第10話

 次に来るのがスクール水着。これはもう性的な目的でしか使い道が無いだろう。せっかく大人になったのだから、ビキニでもワンピースでもパレオでもいくらでもアダルティな水着を楽しんだらいいのにと思う。


 が、勿論、 プールに泳ぎに行くときには、そのような大人っぽい格好になるのだろう。


 ほかには、看護師やキャビンアテンダントなどの職業ものが好まれるらしい。 不謹慎な話であるが、 恋人同士にもそんな刺激が必要な時があるのかもしれない。


「智樹……」


「えっ? なに」


 ずっと惚けた顔してただろうから、不審に思った姉に声をかけられたのかと思ったが、そうではなかった。


「美味しい?」


「うん、とても美味しいよ、姉ちゃん」


「そう。よかった」


 慈愛に満ちた姉の顔が女神に見える。 親しみやすくどこか神々しくもあるのが自分の姉だったのだ。きっと学校でもモテるのだろう。弟は気が気でなかった。

 

 じっくりじっくりと味わいながら、時間をかけて反芻するように食事をした。 それでも30分ほどすると食べ終わった。家に帰ってくるまでに、デザートも買ってきた。
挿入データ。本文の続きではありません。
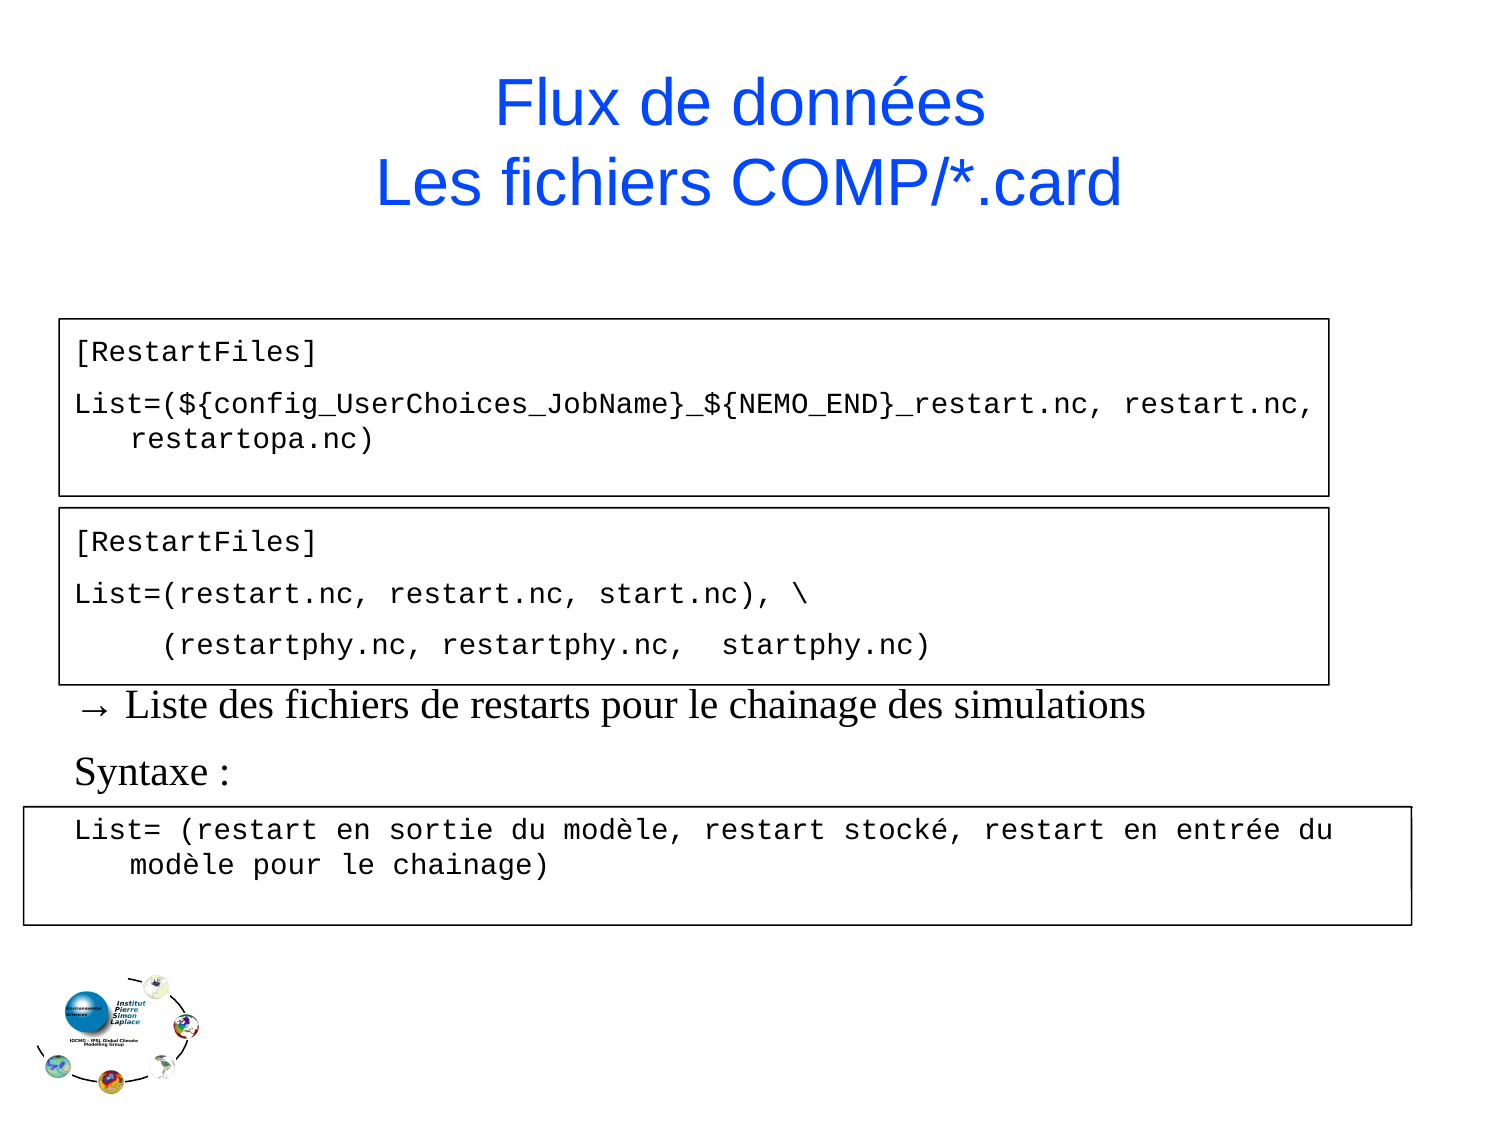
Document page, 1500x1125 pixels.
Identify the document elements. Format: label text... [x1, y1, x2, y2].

list [RestartFiles] List=(${config_UserChoices_JobName}_${NEMO_END}_restart.nc, restart.nc, restartopa.nc) [RestartFiles] List=(restart.nc, restart.nc, start.nc), \ (restartphy.nc, restartphy.nc, startphy.nc) → Liste des fichiers de restarts pour le chainage des simulations Syntaxe : List= (restart en sortie du modèle, restart stocké, restart en entrée du modèle pour le chainage) [59, 808, 1410, 924]
picture [97, 1069, 125, 1095]
picture [65, 1021, 146, 1048]
picture [148, 1054, 176, 1080]
list [RestartFiles] List=(${config_UserChoices_JobName}_${NEMO_END}_restart.nc, restart.nc, restartopa.nc) [RestartFiles] List=(restart.nc, restart.nc, start.nc), \ (restartphy.nc, restartphy.nc, startphy.nc) → Liste des fichiers de restarts pour le chainage des simulations Syntaxe : List= (restart en sortie du modèle, restart stocké, restart en entrée du modèle pour le chainage) [59, 324, 1447, 1021]
picture [44, 1054, 72, 1079]
list [RestartFiles] List=(${config_UserChoices_JobName}_${NEMO_END}_restart.nc, restart.nc, restartopa.nc) [RestartFiles] List=(restart.nc, restart.nc, start.nc), \ (restartphy.nc, restartphy.nc, startphy.nc) → Liste des fichiers de restarts pour le chainage des simulations Syntaxe : List= (restart en sortie du modèle, restart stocké, restart en entrée du modèle pour le chainage) [60, 509, 1328, 684]
picture [172, 1021, 200, 1040]
title Flux de données Les fichiers COMP/*.card [75, 44, 1426, 233]
list [RestartFiles] List=(${config_UserChoices_JobName}_${NEMO_END}_restart.nc, restart.nc, restartopa.nc) [RestartFiles] List=(restart.nc, restart.nc, start.nc), \ (restartphy.nc, restartphy.nc, startphy.nc) → Liste des fichiers de restarts pour le chainage des simulations Syntaxe : List= (restart en sortie du modèle, restart stocké, restart en entrée du modèle pour le chainage) [60, 324, 1328, 495]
「 ケーキはみんないちごは好きだろうから、 ストロベリーショットのほかに、プリンやモンブランやチョコレートケーキとか1通り買ってきたわよ」


「うわーい、嬉しい、お母さん」


 智佐も喜んでいる。 今まで何度か繰り返した外での 会食よりもくつろげて楽しい食卓だった。これが家族の団欒と言うものだろうか。いや、久しぶりのことだから余計に そう感じるのだろう。


「紅茶を淹れるね」


 姉が 立ち上がるとすかさず弟がついていく。カップ出すのとお湯入れるの手伝うよ。


「ありがとう、智樹」


 二人だけで会う時にもカフェでよくケーキを食べたものだ。 中学生と高校生の2人は、 コーヒーよりも紅茶を好んだ。この年頃だと、 眠気覚ましなどの目的を除いて、まだ好んで苦いコーヒーを飲む習慣も無い。


 本当は、2人とも1番好きなのはプリンアラモードだった。それも、カップに小さくまとめられたものではなく、舟形の銀色の食器にたっぷりの果物と共に盛られた クラシカルなアラモードが好きだったが、最近では喫茶店もフランチャイズのチェーン店が多いため、昔ながらのプリンアラモードを用意している店は少なかった。高校生がすぐに見つけることができる範囲ではと言う事かもしれない。カフェ通であればそういった店も知っているのだろう。それは2人がさらに幼い頃に食べた、 両親の買い物に連れ出され家族4人での外出した記憶の象徴だった。